Malditas lágrimas

Reprimir las lagrimas cuando algo duele mucho no es fácil.

Da igual donde te pille. Trabajo, bus o en tu rincón favorito del sofá. 
A veces una solo necesita un chispazo para que las lágrimas se amontonen en los ojos. 
Y una vez sucede eso, ya no hay fin.
Como aquel anuncio de Pringles, cuando se tienen mil y un pensamientos en la cabeza, ya no se puede parar.
Sean de rabia, frustración, pena o alegría, las lagrimas son así. 

Unas punkis que deciden que la gravedad vale mas que nuestro orgullo y resbalan por las mejillas sin ningún tipo de pudor.

Son unas escandalosas. Enrojecen los ojos y generan un nudo en la garganta que es difícil de disimular.
Y no todos los sitios son buenos para descargar de forma acuosa, esas ideas que retumban incesantes en nuestras inquietas mentes. De hecho, casi ningún lugar es el apropiado.
Supongo que es educacional, pero la mayoría de veces, las lágrimas me transmiten inseguridad. Solo los débiles no son capaces de controlar sus sentimientos y no me gusta sentirme débil.
No me gusta que algunas cosas me puedan y me generen esa rabia e ira incontrolada que rebosa de mi y que va cargada de hormonas incontrolables.

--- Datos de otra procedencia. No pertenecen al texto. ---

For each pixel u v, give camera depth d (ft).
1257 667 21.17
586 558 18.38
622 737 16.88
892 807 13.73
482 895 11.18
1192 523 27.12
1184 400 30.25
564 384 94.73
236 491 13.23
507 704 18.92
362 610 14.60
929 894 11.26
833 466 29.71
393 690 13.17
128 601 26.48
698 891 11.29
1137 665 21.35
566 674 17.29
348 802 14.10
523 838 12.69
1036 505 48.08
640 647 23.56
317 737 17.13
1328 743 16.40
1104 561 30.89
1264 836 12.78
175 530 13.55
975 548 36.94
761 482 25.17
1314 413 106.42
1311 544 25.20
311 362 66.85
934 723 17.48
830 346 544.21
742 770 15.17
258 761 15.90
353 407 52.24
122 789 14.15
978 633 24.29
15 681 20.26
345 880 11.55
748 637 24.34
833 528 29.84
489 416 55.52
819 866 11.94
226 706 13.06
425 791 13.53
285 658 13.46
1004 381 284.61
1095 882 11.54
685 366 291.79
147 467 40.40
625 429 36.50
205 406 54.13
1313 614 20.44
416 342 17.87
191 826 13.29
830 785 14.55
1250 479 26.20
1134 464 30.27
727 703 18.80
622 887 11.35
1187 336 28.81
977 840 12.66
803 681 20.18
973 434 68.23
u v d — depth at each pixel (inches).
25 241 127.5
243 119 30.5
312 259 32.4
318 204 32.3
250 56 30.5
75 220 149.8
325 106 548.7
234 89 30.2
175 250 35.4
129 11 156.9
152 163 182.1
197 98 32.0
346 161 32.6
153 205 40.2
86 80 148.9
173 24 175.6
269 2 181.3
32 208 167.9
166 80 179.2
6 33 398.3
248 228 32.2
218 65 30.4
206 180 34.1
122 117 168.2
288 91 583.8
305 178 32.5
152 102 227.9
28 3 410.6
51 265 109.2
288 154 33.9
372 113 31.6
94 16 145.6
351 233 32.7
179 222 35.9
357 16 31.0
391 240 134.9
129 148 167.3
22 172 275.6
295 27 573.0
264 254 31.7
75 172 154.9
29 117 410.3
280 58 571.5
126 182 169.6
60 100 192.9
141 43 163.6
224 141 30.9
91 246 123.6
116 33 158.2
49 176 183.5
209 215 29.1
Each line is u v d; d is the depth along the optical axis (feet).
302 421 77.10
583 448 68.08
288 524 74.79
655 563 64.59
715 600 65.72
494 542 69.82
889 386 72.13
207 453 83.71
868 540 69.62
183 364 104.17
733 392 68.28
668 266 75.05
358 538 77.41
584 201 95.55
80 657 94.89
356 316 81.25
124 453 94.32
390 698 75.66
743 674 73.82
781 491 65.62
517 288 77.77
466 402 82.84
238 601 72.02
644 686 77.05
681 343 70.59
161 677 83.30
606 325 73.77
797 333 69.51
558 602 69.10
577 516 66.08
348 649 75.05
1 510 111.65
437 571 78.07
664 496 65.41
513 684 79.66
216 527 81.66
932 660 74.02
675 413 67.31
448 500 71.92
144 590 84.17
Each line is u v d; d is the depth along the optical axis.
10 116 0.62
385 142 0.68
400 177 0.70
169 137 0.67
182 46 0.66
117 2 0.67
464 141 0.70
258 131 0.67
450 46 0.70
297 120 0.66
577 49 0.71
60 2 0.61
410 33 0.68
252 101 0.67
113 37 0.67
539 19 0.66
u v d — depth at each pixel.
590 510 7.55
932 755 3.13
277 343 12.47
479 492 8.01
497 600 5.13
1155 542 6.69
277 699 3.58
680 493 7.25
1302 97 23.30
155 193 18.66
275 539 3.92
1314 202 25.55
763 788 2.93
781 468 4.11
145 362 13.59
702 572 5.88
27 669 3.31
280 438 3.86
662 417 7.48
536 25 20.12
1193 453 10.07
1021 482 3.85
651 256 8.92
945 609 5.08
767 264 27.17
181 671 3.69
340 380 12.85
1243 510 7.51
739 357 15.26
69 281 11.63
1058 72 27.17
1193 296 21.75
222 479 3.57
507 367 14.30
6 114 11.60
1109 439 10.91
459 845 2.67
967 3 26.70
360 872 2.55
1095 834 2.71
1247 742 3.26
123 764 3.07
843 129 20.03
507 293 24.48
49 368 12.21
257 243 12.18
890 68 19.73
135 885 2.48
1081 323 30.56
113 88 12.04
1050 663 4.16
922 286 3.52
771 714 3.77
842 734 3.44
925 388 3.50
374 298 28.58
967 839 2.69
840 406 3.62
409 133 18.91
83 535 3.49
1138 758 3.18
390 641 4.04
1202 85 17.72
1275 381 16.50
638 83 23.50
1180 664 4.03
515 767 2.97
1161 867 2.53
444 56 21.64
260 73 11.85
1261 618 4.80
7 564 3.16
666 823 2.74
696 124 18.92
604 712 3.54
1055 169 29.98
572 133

De la misma manera que mi cerebro inhibe ese lagrimeo en la lucha y la huida, debería, si realmente fuéramos tan inteligentes como creemos, reprimir las lágrimas en mis peores momentos emocionales. Así me sentiría mas fuerte y aprendería a llevar mejor las frustraciones.
No es una cuestión de convertirse en un ser frío... en un tempano de hielo. No me gusta la gente que no siente ni padece. No me fío de ella. Hablo de un punto intermedio, de no demostrar tan abiertamente como proceso las cosas. Hablo de que mi interlocutor no sepa si me puede, si me hiere o si me cabrea.
Hablo de guardarme pequeños secretos pues en esta vida no hace falta compartirlo todo y mucho menos, nuestra mierda.